Sunday, May 10, 2009

The inherent slavery of "ownership"

After dreaming of grasshoppers being parasitized by pink ticks I woke up pondering why it is once we buy something we never actually stop paying for it. I refer specifically to all the fees and costs of owning a car but this can also be applied to homes, computers, and the myriad things we buy and throw away. At least clothes don't require on-going payment of insurance and/or taxation outside the usual cost of maintenance.

This brought me to consider the nature of what we mean by "ownership." The usual meaning is to have exclusive possession. It is mine and no one else's whether this be a comb, a piece of land, or another living being such as a plant, pet, or human.
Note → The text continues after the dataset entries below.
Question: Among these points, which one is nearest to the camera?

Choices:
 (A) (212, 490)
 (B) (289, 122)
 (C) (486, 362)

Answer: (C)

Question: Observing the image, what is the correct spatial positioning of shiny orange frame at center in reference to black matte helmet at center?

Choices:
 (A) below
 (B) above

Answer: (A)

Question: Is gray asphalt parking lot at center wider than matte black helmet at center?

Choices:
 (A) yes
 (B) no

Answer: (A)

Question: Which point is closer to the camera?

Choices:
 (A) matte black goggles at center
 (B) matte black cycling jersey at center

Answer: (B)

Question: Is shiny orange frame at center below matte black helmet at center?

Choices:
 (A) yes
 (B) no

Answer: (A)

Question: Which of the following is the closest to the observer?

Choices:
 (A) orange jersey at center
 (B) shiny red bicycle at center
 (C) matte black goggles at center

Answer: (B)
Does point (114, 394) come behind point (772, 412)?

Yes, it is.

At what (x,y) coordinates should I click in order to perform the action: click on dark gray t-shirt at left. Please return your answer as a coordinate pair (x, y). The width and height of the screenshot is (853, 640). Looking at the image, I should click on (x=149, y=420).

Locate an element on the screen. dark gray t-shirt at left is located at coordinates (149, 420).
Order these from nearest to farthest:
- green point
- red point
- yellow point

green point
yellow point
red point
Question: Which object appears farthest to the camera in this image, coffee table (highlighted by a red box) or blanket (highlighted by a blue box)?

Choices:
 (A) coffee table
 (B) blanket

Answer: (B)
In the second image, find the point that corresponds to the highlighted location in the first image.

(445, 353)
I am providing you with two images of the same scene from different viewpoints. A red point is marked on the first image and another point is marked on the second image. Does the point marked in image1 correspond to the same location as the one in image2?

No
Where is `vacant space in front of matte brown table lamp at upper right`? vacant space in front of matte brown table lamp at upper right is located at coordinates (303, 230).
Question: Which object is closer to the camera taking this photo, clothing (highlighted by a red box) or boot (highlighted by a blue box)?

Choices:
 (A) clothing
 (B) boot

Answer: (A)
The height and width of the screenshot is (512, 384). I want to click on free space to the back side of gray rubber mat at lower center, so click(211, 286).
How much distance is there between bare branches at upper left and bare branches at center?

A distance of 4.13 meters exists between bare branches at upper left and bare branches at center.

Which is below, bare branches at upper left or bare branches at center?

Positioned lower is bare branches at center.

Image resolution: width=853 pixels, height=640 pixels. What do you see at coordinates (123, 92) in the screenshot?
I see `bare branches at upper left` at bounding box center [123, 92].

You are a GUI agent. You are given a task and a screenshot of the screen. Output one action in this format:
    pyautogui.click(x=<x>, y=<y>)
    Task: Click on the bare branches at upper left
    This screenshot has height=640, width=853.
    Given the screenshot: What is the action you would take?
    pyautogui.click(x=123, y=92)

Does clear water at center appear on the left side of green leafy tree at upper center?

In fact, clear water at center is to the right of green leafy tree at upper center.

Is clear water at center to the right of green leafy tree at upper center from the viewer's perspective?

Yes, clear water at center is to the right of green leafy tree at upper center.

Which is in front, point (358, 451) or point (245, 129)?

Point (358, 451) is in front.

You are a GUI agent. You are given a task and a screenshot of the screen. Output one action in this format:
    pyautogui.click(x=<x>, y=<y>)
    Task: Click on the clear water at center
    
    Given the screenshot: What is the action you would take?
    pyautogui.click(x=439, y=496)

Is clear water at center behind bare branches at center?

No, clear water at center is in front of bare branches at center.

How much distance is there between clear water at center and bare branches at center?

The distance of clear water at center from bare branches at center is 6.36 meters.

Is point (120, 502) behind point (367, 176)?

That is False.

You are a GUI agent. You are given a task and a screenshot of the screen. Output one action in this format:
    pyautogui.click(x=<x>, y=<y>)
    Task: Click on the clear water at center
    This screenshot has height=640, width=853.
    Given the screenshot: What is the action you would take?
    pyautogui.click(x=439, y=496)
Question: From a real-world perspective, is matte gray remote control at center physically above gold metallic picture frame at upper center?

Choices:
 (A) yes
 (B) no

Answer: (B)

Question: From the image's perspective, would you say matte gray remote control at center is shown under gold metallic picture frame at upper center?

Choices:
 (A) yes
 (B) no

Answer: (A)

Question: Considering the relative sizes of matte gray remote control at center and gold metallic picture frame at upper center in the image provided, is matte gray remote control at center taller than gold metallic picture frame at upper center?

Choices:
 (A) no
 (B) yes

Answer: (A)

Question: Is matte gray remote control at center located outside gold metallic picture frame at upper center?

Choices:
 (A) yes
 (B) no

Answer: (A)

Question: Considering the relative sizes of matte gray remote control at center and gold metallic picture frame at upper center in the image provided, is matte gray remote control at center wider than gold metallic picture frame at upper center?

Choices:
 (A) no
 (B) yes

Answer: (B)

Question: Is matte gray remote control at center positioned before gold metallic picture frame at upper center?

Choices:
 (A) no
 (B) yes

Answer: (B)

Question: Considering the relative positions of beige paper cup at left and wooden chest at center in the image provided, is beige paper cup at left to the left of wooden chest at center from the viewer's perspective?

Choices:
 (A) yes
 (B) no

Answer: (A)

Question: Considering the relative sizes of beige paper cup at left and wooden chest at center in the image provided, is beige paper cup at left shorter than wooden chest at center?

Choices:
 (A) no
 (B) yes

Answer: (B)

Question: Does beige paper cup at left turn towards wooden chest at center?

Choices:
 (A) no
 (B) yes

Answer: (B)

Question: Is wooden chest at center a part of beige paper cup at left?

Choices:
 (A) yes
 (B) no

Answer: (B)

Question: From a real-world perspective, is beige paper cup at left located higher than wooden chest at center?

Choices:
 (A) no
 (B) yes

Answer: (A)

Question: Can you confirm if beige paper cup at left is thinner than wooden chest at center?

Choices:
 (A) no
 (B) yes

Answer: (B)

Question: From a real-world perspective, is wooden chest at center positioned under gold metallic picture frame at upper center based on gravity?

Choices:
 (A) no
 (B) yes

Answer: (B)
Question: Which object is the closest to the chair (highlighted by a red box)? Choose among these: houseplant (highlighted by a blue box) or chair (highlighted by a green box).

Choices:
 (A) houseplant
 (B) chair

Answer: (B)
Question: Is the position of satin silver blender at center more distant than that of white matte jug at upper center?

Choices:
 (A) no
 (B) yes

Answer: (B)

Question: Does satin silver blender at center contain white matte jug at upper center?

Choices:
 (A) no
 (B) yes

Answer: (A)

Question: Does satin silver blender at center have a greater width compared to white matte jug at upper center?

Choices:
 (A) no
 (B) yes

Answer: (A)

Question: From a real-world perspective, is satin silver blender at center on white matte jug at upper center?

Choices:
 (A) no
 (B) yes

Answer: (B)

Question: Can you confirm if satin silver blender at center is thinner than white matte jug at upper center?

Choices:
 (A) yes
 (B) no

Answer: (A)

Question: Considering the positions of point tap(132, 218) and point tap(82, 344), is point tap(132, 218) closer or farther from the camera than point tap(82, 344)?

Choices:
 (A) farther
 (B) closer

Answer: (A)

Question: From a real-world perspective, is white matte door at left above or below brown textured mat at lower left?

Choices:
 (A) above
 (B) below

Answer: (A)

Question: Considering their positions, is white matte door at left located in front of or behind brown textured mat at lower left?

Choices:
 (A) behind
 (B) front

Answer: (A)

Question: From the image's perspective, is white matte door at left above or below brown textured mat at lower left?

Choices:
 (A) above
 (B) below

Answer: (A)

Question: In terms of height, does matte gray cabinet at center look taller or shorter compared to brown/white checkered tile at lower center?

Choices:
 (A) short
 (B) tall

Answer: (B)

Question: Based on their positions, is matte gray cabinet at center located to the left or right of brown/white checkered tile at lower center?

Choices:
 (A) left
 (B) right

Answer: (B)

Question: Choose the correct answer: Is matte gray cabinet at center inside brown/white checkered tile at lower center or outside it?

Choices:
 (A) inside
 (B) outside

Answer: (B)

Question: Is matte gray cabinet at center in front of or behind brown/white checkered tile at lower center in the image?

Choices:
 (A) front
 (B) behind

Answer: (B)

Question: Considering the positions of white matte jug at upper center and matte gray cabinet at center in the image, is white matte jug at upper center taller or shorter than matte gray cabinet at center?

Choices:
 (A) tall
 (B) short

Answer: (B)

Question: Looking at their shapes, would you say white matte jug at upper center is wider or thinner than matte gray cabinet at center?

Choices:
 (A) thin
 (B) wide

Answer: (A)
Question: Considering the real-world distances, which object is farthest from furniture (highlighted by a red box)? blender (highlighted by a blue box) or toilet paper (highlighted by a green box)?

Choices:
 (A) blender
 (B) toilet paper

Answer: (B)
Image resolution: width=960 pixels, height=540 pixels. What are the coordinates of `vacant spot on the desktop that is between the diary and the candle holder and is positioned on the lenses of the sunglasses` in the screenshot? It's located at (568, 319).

Once we adopt this notion of ownership, as opposed to the American Indian view that the living world is itself sovereign and is owed our honor and with it proper stewardship, we enter into a relationship that ceases to be healthy or whole. The Western notion of ownership means that one takes on far more power and responsibility than is warranted by the true nature of existence. Living things are quite capable of tending to themselves. The natural world existed long before humans came along and will continue to exist long after we are gone. During the time we are here we have a choice: whether to coexist with the natural order of birth, death, and renewal, or to pretend that we alone are exempt from this order resulting in the delusion that this world is ours to possess and dominate as if our will alone were enough to change what is immutable.

To go back a moment, what I mean by responsibility is that once we take "ownership" of something this means we are now responsible for it. We must tend to it, maintain its condition, and see to its health and well-being. Unfortunately, too often it has come to mean that we can simply do as we wish with it, use it up, and then dispose of it when it breaks or we tire of it. This is true not only of the stuff in our lives but of our relationships with people at the individual level, and worst of all, of a ruling elite who wish to acquire the whole world to themselves while the rest of us live and die according to their whims.

As Mencius was very keen to point out, if we fail to understand and cultivate the virtues of benevolence and righteousness and put these first instead of last, then we have enslaved ourselves to a way of thinking and living that is unholy, unwholesome, and will inevitably lead to violence, destruction, and ultimately, demise.

So rather than speak of "taking ownership" as a way of instilling a sense of responsibility and honest pride we must begin thinking of honoring not only what the earth provides for our bodily sustenance but of the work and creativity of others that spiritually and emotionally sustains us as well.

To sum up this little essay, there are two thoughts. One, our economic system keeps us in perpetual debt and bondage because once we purchase a home, car, or computer we are now enslaved to continually paying for it through taxes, insurance, and upgrades in addition to the usual cost of maintenance and energy consumption. Two, this system is based on a false notion of our place in the universe and the chain of being on this planet.

It is time to turn our attention away from private profit and toward benevolence and righteousness if we wish to change our current path of self-extinction to one of sustainability.